(お題):
院試の解答例の文章から、「2007年度冬の院試の解答例です」で始まって「test001.txt(図1を想定)」で終わるところを、一字も変えずにそのまま抜き出してください。

(読む文章):
# # #

2007年度冬の院試の解答例です
※記載の内容は筆者が個人的に解いたものであり、正答を保証するものではなく、また東京大学及び本試験内容の提供に関わる組織とは無関係です。
出題テーマ
- 経路問題
問題文
※ 東京大学側から指摘があった場合は問題文を削除いたします。
配布ファイル
※ 公開されていないので以下は筆者が適当に作ったものです
test001.txt(図1を想定)
4
(0,1)- (1,1)- (2,1)-
(1,1)| (2,1)|
(1,2)- (3,2)-
(3,2)|
(1,3)- (2,3)-
test002.txt(図2を想定)
4
(2,0)| (2,1)- (1,1)| (2,1)| (3,1)| (1,2)- (1,2)| (3,2)| (0,3)- (1,3)- (2,3)- (3,3)- (3,3)|
test003.txt(図2に扉を一個追加)
4
(2,0)| (2,1)- (1,1)| (2,1)| (3,1)| (1,2)- (1,2)| (3,2)| (0,3)- (1,3)- (2,3)- (3,3)- (3,3)| (0,2)*(3,3)
(1), (2)
- ヒントより区切りがない場合全マスを使った一本道となることがわかる
- このときパネルはこの一本道に沿うので一本道と同じ数立てる
(n-1)**2
(3)
3-1
4
(0,1)- (1,1)- (2,1)-
(1,1)| (2,1)|
(1,2)- (3,2)-
(3,2)|
(1,3)- (2,3)-
3-2
4
(2,0)|
(2,1)-
(1,1)| (2,1)| (3,1)|
(1,2)-
(1,2)| (3,2)|
(0,3)- (1,3)- (2,3)- (3,3)-
(3,3)|
(4)
class Panel(object):
def __init__(self, x, y, s):
self.x = x
self.y = y
self.s = s
def __repr__(self):
return '({0},{1}): {2}'.format(self.x, self.y, self.s)
def format_txt(text):
text = text.strip()
txt_split_by_space = text.split()
ret = []
for txt_panel in txt_split_by_space:
x = int(txt_panel[1])
y = int(txt_panel[3])
s = txt_panel[5]
ret.append(Panel(x, y, s))
return ret
def solve4(file_path):
with open(file_path, 'r') as f:
n = int(f.readline())

# # #

(データ抜粋):

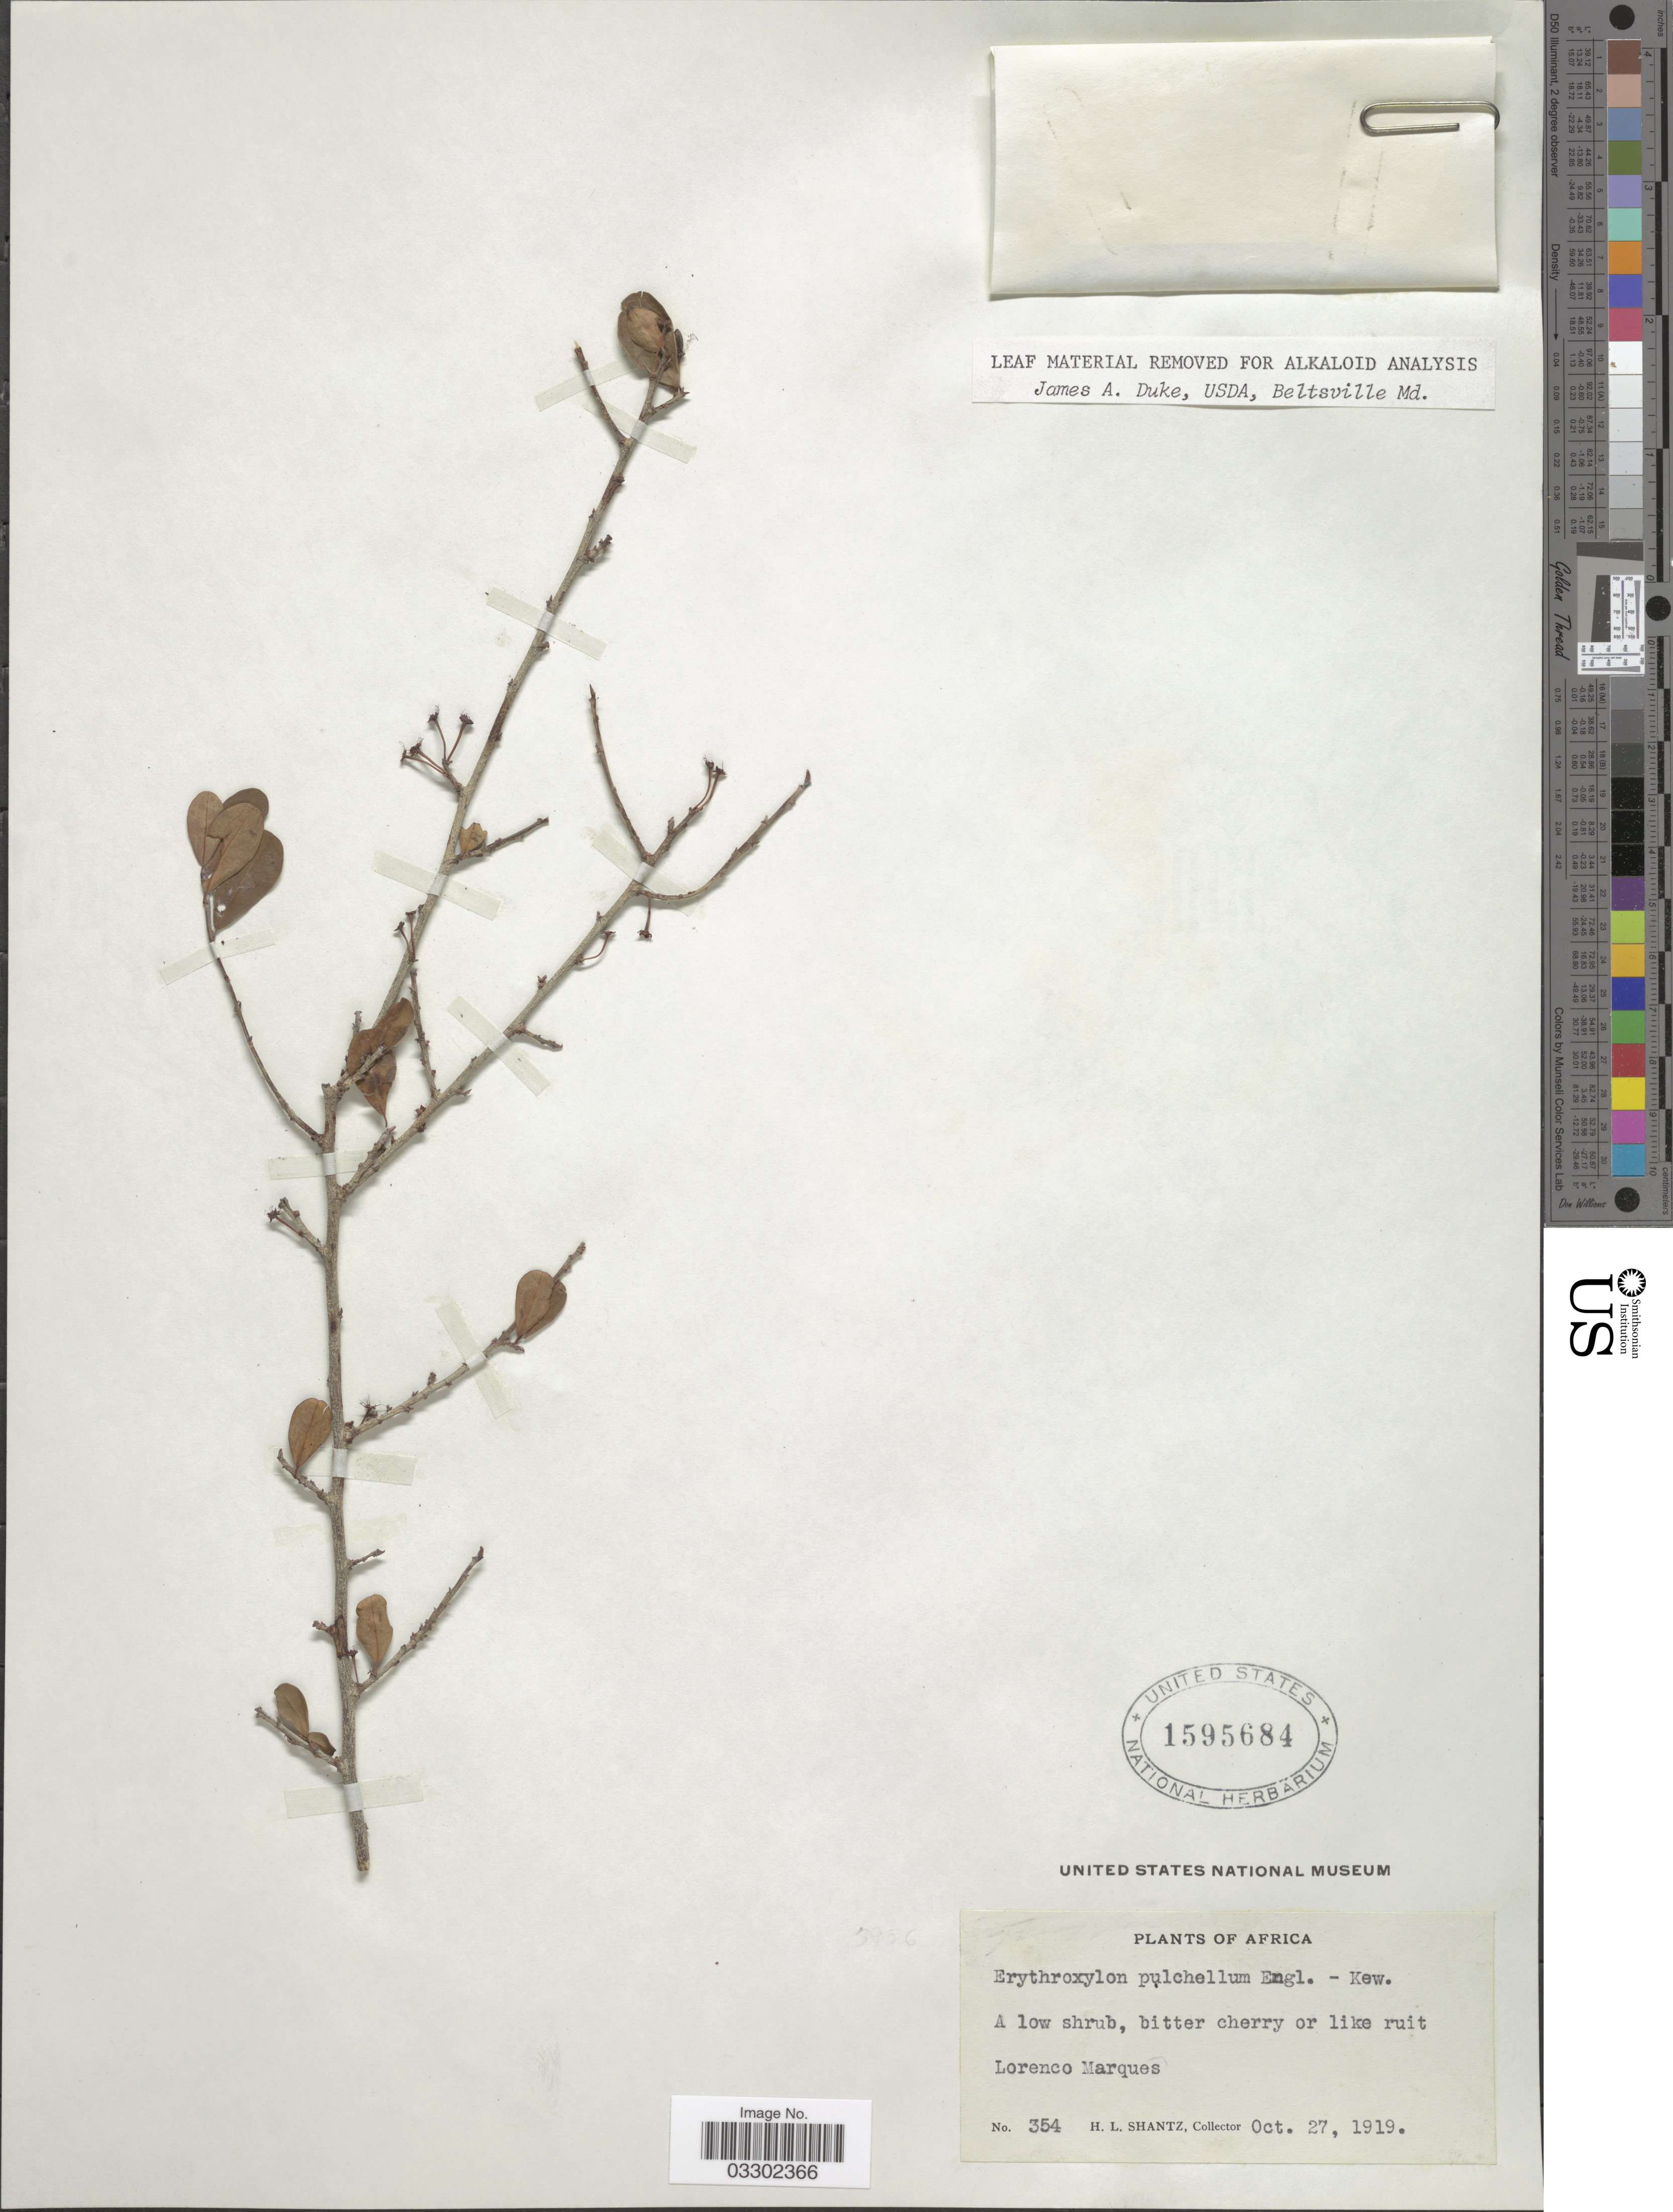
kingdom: Plantae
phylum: Tracheophyta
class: Magnoliopsida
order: Malpighiales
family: Erythroxylaceae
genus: Erythroxylum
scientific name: Erythroxylum pulchellum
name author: Engl.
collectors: H. Shantz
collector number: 354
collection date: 1919-10-27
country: Mozambique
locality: Africa. Lorenco Marques.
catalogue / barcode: US 1595684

# # #

(解答):
2007年度冬の院試の解答例です
※記載の内容は筆者が個人的に解いたものであり、正答を保証するものではなく、また東京大学及び本試験内容の提供に関わる組織とは無関係です。
出題テーマ
- 経路問題
問題文
※ 東京大学側から指摘があった場合は問題文を削除いたします。
配布ファイル
※ 公開されていないので以下は筆者が適当に作ったものです
test001.txt(図1を想定)